Le jugement du 10 août 2026 rappelle que les locataires en RPA conservent des droits fondamentaux, notamment le droit de ne pas être contraints à payer des services qu’ils ne souhaitent plus recevoir et le droit de ne pas voir leur loyer augmenter illégalement en raison du nombre d’occupants de leur logement.

Si vous vivez une situation semblable, sachez que vous n’êtes pas seul. Le CAAP Montérégie peut vous aider à comprendre vos droits, à évaluer votre dossier et à envisager les recours possibles.

Foire aux questions

Un locataire en RPA peut-il refuser des services imposés par sa résidence?+

Oui, selon ce jugement. Un locataire peut mettre fin à des services personnels qu’il ne souhaite plus recevoir et cesser de les payer, même si le bail les prévoyait initialement.

La résidence peut-elle facturer des frais supplémentaires si une deuxième personne occupe le logement?+

Non, si cette augmentation vise à modifier les droits du locataire en raison du nombre d’occupants. L’article 1900 du Code civil du Québec prévoit qu’une telle clause est sans effet.

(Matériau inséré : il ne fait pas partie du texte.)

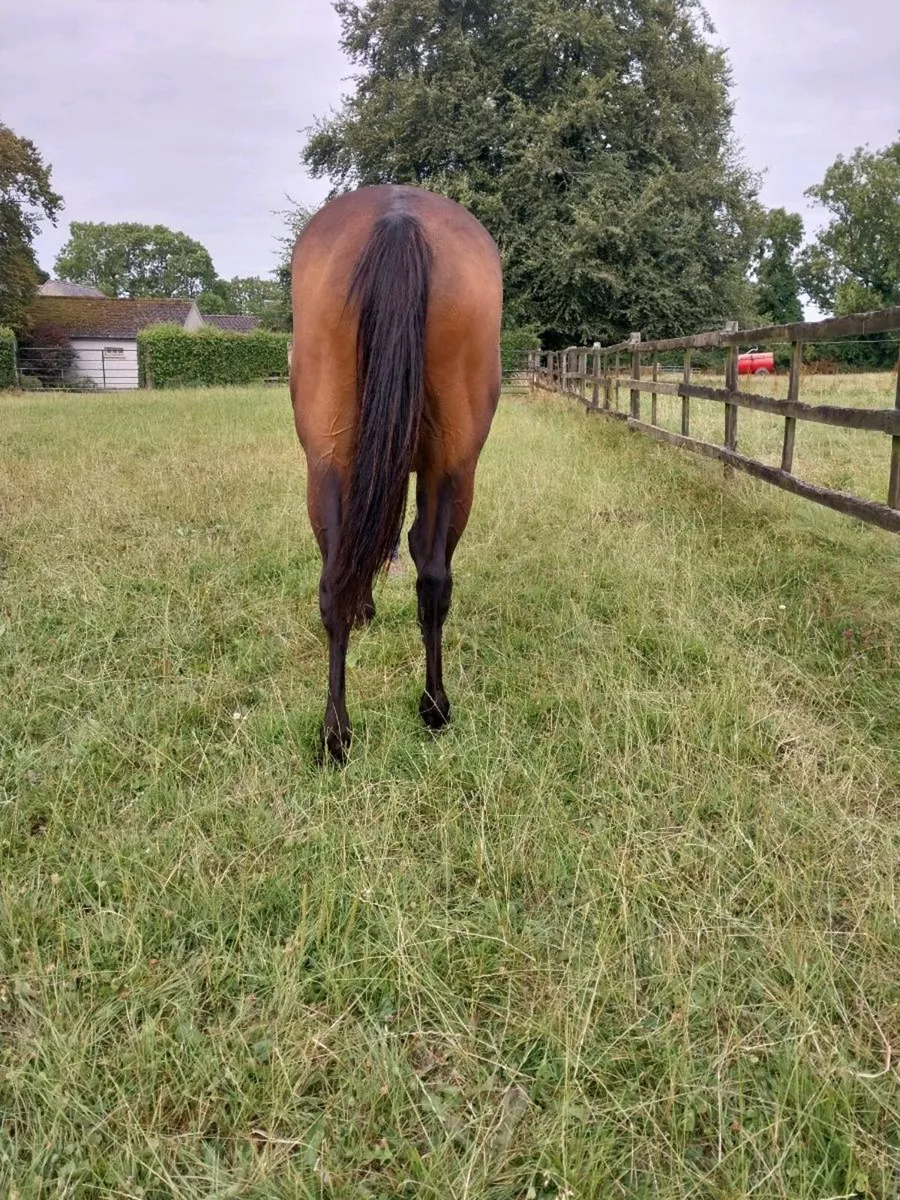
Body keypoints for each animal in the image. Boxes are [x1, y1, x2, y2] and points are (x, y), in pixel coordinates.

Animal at [289, 185, 503, 763]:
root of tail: (398, 217)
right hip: (453, 461)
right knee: (431, 578)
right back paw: (428, 709)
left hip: (331, 462)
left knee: (338, 578)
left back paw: (338, 734)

Que faire si des services inscrits au bail ne me conviennent plus?+

Il est important de documenter votre demande, de vérifier les clauses de votre bail et, au besoin, de consulter le CAAP Montérégie pour évaluer vos options et vos droits.

Le jugement Pettigrew s’applique-t-il à tous les locataires en RPA?+

Ce jugement constitue une décision de principe importante. Selon les circonstances de chaque dossier, il peut être invoqué pour faire reconnaître des droits similaires. Une analyse individuelle est toutefois nécessaire.

Comment le CAAP Montérégie peut-il m’aider?+

Le CAAP Montérégie accompagne gratuitement les aînés et leurs proches dans les RPA : compréhension du bail, analyse des services, documentation et orientation vers les recours appropriés.